Dougie originally wanted to be nailed to the cross, but Jeremy Upshaw, a piercer from Freaks on 39th Street, researched the anatomy of the hand for Dougie and determined that he couldn’t nail Dougie to the cross without being arrested for mutilation. Dougie didn’t want some amateur doing the hammering, so he settled for no nails.

He stood against the cross, arms outstretched.

And it began. As the five schoolgirls took turns with the Wiffle bats, they resembled little kids beating a piñata. Where the plastic met metal, the sound was like hitting a chain link fence. Dougie howled. The crowd went crazy.

“Beat him like the bitch he is!” a sweet-looking blond woman screeched.

“Fuck you,” he hissed at her. “Has anyone been keeping time?”

“Jesus didn’t keep time,” someone yelled back. “You’ve still got 72 hours to go.”

But Dougie had warned everyone that the show would go on for no longer than two minutes, and he stayed true to his word. “We’re done!” he yelled. “You’re grounded,” he said to the schoolgirls.

The crowd was audibly displeased.

“Show’s over,” Dougie shouted. “Bye, y’all,” he said, his voice dripping with hatred.
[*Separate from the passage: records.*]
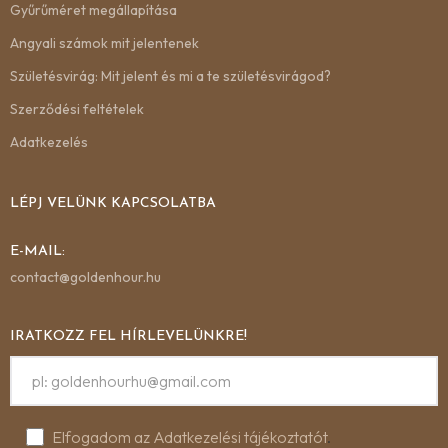
Gyűrűméret megállapítása
Angyali számok mit jelentenek
Születésvirág: Mit jelent és mi a te születésvirágod?
Szerződési feltételek
Adatkezelés
LÉPJ VELÜNK KAPCSOLATBA
E-MAIL:
contact@goldenhour.hu
IRATKOZZ FEL HÍRLEVELÜNKRE!
Elfogadom az Adatkezelési tájékoztatót
.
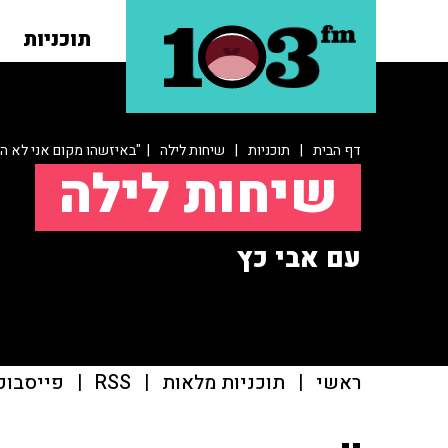
תוכניות
דף הבית
|
תוכניות
|
שיחות לילה
| "באיזשהו מקום אני לא ה
שיחות לילה
עם אבי כץ
ראשי
|
תוכניות מלאות
|
RSS
|
פייסבוק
“That was weak!” someone yelled.

“No blood?”

A sporting chant went up from the crowd. “Blood makes the grass grow – kill, kill kill! Blood makes the grass grow – kill, kill, kill!” It caught on, reverberating across the park.

Dougie looked around, bewildered, a performance artist unused to a mocking audience. “Forgive them, for they know not what they do,” he bellowed.

A bald guy’s heckling rose above the chants. “I came to see nails drilled in your hands,” he said.

“Hey, fine,” Dougie snapped back, pointing to his barbed-wire coils. “Wanna try this on?”

The bald man shook his head and walked away.

“Eat a dick!” Guffey yelled in defense of Dougie, who by now had shouldered his own cross and was walking slowly away. A woman who had arrived with Guffey asked, “Shouldn’t we cheer for Dougie? Isn’t that what he wants?”

But nobody cheered for Dougie, who narrowly avoided being hit by a white van and a blue Toyota Rav 4 as he crossed the street back to his apartment building.